3. Accommodate Dynamic Business Requirements
Dynamic business requirements are met faster with data virtualization’s capabilities to integrate new sources and new technologies.
- New sources of data – much faster to include in LDW than having to move it first to a data lake. This provides time to market advantage. It also allows supports temporary or transient use cases more responsively.
- New technologies – your data lake may be on one flavor or big data technology today, but change rapidly as new technologies emerge. Data virtualization helps to abstract these changes to the user and allows the big data / analytics stack to evolve while delivering business value all through the cycle. Significantly it also avoids vendor lock-in and flexibility to leverage pay-as-you-go cloud models.
4. Accelerate Transition from Raw Data to Actionable Insights
Data virtualization facilitates exploration of raw data assets, operationalization of analytics functions, and democratization of analytics for process change.
- Data Scientists – exploration phase: their job is to troll vast amounts of data to find new insights. So having access to an enterprise data catalog with rich metadata facilitates better understanding of where to find those insights during the experimental stage of Big Data Analytics. Data Virtualization helps the creation of multiple sandboxes for data scientists.
- Business Analysts – perationalization phase: when insights have the potential to impact business positively, time to market on operationalizing it becomes important. Data virtualization helps to operationalize and govern execution of analytic functions and processes in real-time by exploiting data lakes alongside other data stores, as a data processing environment. This is accomplished through dynamic query pushdown, thus leveraging either in-database or in-cluster processing.

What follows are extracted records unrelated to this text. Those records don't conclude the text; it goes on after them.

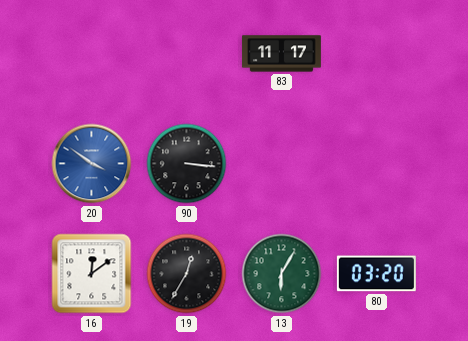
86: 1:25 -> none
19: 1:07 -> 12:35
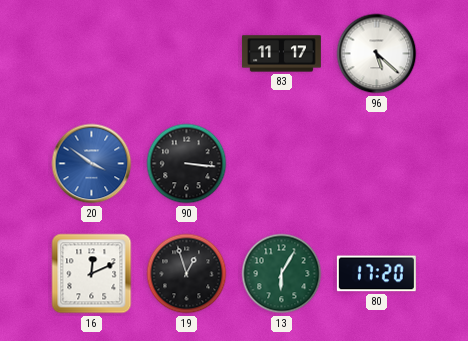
96: none -> 5:22
16: 12:09 -> 12:11
19: 12:35 -> 12:57
80: 03:20 -> 17:20
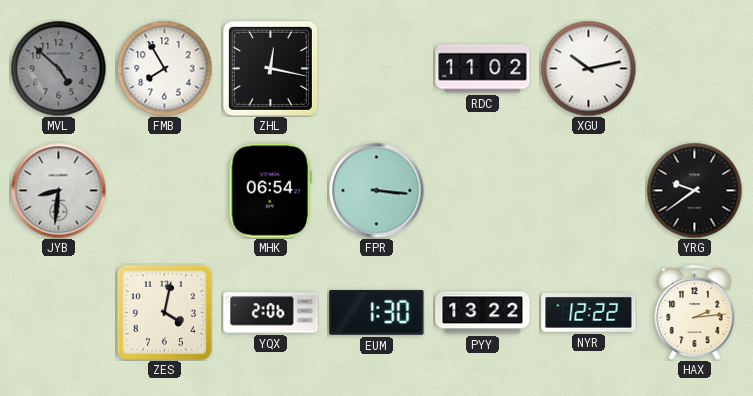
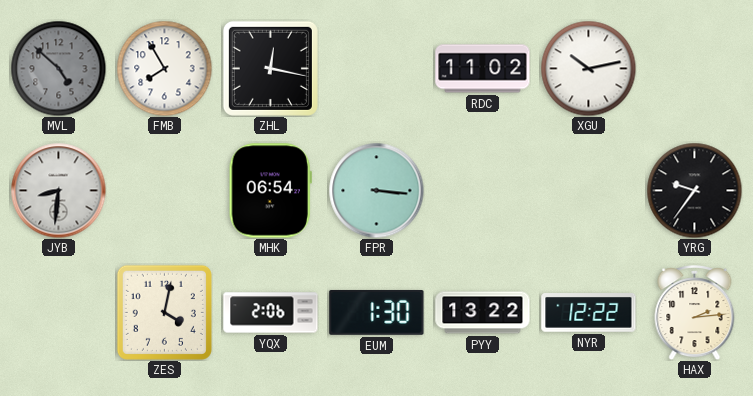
YRG: 9:39 -> 9:36
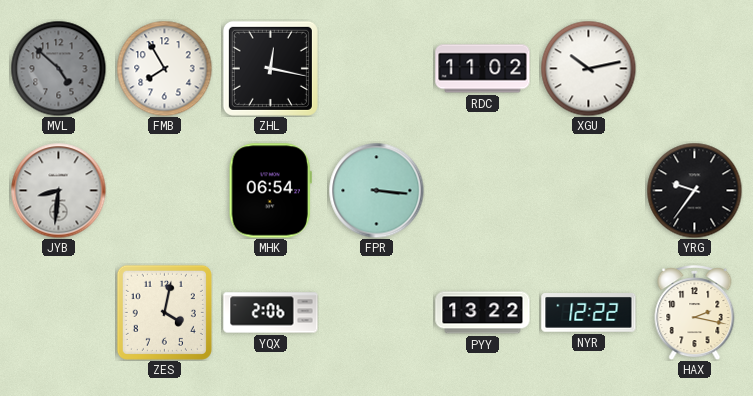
EUM: 1:30 -> none
HAX: 2:14 -> 2:17
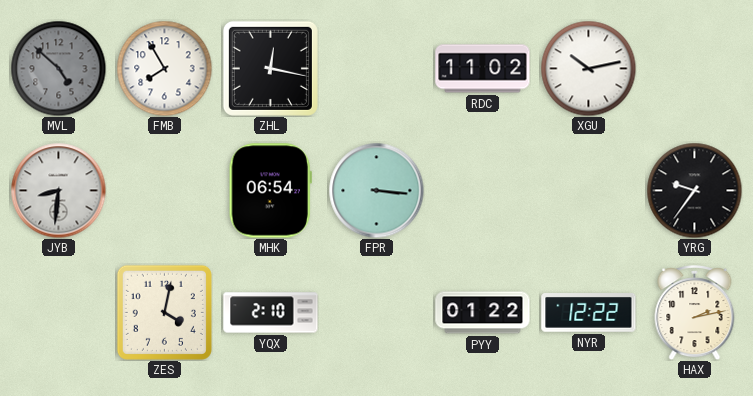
YQX: 2:06 -> 2:10
PYY: 13:22 -> 01:22
HAX: 2:17 -> 2:13
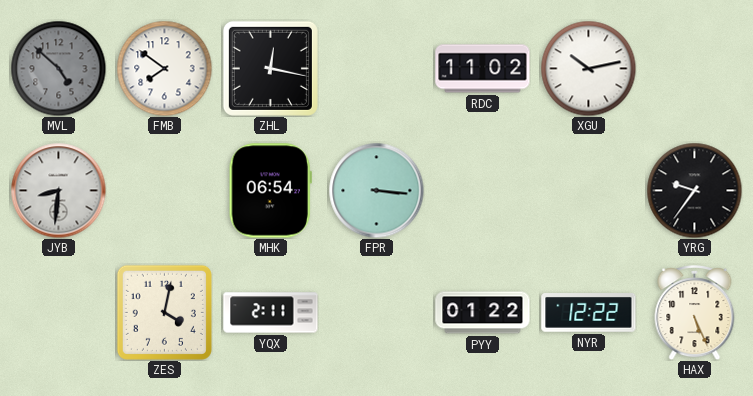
FMB: 7:55 -> 7:51
YQX: 2:10 -> 2:11
HAX: 2:13 -> 5:26
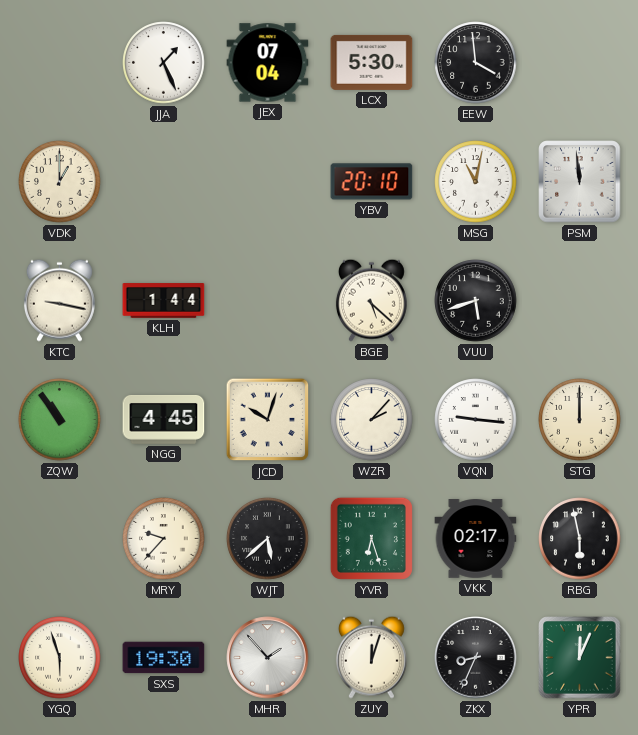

- Business Users – realization phase: In this phase the analytics – reactive, prescriptive, and predictive – are made actionable by democratizing the analytics output for multiple persona and downstream applications for broader consumption in various output formats including mobile friendly format such as REST and OData.
Big data lakes and data virtualization go together and avoid the perils of a data lakexit down the road. A Logical Data Warehouse strategy is highly recommended by leading analysts and consultants with experience, and has been proven effective in several leading companies.